When I got done post-processing this photo of the periwinkle (vinca major) that's blooming under the roses right now, I realized this color palette reminds me a lot of Monet's water lily paintings. I guess that's why I love periwinkle blossoms.
Years ago, the Monet paintings were touring away from "home" and were on exhibit in San Francisco for a time. My mother, my siblings and I were thrilled to be tickets and be able to see them in person for the first time.
I walked into the first gallery and was floored at the sheer size of each painting. They are massive! To say the lilies are larger than life is an understatement. In other galleries, there were less imposing sized canvases but all were large nonetheless. For the first time, I was looking at the real works of art instead of reproductions in a textbook or on prints.
As we got close to each canvas, we marveled at how the details of the image would get lost amidst seemingly random brushstrokes of color after color. The closer we got, the harder it was to discern any of the composition. The brushstrokes, the layers of paint, and the many colors were too distracting up close.
Then we would step back. The more we stepped back, the more clear the composition became--the more obvious the flowers were. The larger the painting's dimensions, the farther we had to stand back to really see it the way Monet had intended.
My life and my purpose here in this existence must be an awful lot like those Monet paintings. Up close, it's easy for me to get lost and confused by distractions that seem so overwhelming. The problem is that I'm often not at liberty to step back completely to see everything clearly like I could with the Monet paintings in the galleries.

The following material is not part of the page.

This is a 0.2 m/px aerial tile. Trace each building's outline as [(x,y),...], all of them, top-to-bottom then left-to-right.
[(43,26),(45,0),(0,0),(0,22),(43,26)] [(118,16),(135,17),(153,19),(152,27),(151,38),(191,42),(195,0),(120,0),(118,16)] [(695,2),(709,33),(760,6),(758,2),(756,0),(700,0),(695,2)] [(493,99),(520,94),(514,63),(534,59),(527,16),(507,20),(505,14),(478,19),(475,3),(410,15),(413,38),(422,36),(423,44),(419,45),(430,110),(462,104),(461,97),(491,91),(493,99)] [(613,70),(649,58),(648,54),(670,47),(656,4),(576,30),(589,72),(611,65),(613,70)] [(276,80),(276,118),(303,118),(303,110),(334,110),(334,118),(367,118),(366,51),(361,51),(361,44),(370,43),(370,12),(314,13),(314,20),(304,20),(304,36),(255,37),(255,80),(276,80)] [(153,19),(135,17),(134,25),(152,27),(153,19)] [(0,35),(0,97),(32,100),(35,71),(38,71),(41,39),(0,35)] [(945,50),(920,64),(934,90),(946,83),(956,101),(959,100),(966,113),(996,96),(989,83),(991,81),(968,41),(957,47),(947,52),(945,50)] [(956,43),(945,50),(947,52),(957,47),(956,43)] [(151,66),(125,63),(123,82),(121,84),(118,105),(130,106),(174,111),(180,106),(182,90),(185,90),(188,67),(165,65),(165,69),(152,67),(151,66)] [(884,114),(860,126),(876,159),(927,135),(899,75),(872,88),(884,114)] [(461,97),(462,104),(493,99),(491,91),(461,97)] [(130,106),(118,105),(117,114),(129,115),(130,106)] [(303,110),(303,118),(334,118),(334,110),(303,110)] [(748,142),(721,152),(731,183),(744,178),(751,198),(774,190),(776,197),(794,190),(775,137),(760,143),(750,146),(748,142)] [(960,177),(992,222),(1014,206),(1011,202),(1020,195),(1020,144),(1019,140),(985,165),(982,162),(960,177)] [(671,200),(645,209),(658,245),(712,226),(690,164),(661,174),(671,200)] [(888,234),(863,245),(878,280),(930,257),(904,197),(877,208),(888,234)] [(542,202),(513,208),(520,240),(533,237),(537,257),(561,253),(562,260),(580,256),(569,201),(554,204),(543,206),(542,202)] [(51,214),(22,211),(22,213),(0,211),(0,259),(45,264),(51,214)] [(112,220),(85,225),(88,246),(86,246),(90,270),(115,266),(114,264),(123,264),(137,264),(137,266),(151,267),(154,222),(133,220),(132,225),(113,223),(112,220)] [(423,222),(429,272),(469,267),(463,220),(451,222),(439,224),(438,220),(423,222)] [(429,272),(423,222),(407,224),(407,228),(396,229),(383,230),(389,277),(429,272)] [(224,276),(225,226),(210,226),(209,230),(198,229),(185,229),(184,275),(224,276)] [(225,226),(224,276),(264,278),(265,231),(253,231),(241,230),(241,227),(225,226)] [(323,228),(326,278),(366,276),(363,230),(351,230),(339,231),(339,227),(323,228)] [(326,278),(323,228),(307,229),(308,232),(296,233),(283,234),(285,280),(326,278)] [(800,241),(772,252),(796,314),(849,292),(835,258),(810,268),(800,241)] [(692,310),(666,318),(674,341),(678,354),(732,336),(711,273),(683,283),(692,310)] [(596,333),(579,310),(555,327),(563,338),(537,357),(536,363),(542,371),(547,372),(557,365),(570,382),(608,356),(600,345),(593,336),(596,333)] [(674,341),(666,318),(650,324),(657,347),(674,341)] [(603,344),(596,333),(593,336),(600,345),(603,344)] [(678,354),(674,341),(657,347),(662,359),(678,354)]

That's when I have to rely on God's perspective. From His vantage point, He can see how it all fits together into a beautiful composition. Even the slashes of bright pink in the midst of a tranquil field of blue make sense from where He views my life. At the times that I am most distracted and most confused by life's overwhelming details, I have to remember to turn to Him who stands back in "the gallery" and sees my life's canvas from the right perspective. And if I listen carefully and trust what He says, that slash of bright pink will make sense someday.